The cement and glass building, located on a slope leading up to the Liseberg amusement park, is graceful, compact and modernistic. Its four-storey glass atrium looks out on mountains and woods.

The exhibition halls are in the closed part of the building, facing Södra vägen road. The upper storeys hang freely 5 m over a footpath. A 43 m long section of a display window provides passers-by with a view straight into the largest exhibition hall.

The architects behind the museum, who were chosen after an international competition, were the French-Cuban-English couple Cécile Brisac and Edgar Gonzalez of Brisac Gonzalez Architects.

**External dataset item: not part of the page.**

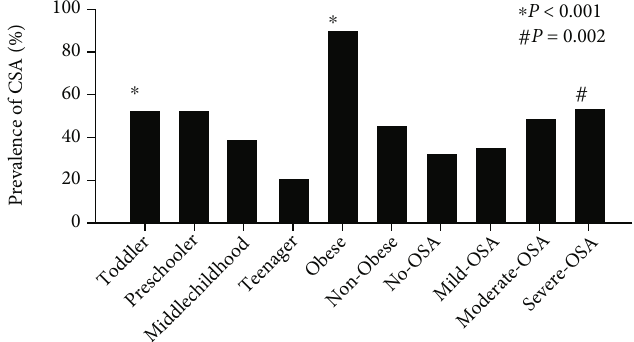
Figure 1: The prevalence of CSA amongst the studied age, weight, and OSA categories is shown. CSA was more prevalent in toddlers and preschoolers ( p < 0 : 001 ). Obese children had a higher prevalence of CSA compared to nonobese children ( p < 0 : 001 ). The prevalence of CSA in patients with moderate OSA and severe OSA was higher than that of patients with no OSA and mild OSA ( p = 0 : 002 ).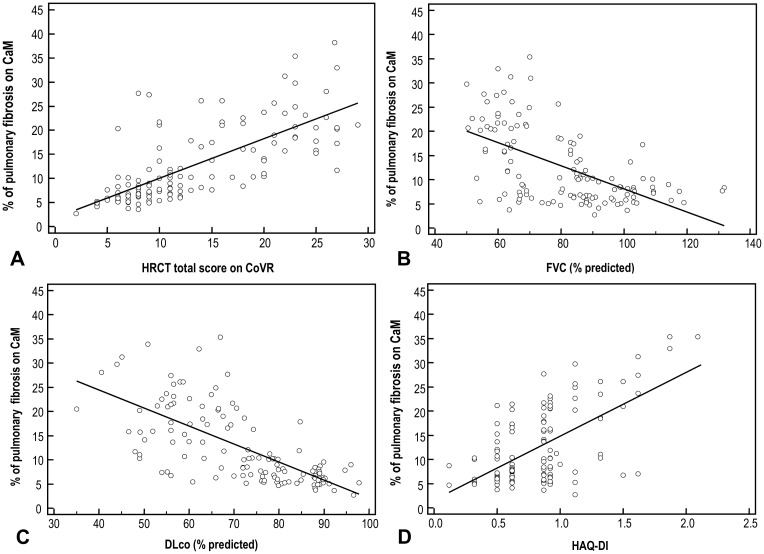
Scatter plots with regression line.(A) Correlation between computer-aided method (CaM) system for quantification of ILD on HRCT in SSc and the conventional visual reader-based score (CoVR). (B) Correlation between percentage of pulmonary fibrosis on CaM system and FVC, % predicted. (C) Correlation between percentage of pulmonary fibrosis on CaM system and DLco, % predicted. (D) Correlation between percentage of pulmonary fibrosis on CaM system and HAQ-DI.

In December 2020, the Arkitekturupproret movement, a peoples movement against modernist architecture, voted the building the ugliest building in Gothenburg and the 12th ugliest building in Sweden.

== Controversies ==
In February 2005 the museum decided to remove the painting "Scène d'Amour" by Louzla Darabi. The painting was part of a temporary exhibition about HIV/AIDS, and depicted a man and a woman having sexual intercourse. The artist and the curator had received numerous death threats from Muslims saddened and frustrated over the Koran quotations which were featured in a corner of the painting. Some threats were telling the artist to "learn from the Netherlands", referring to the murder of van Gogh and threats against Hirsi Ali.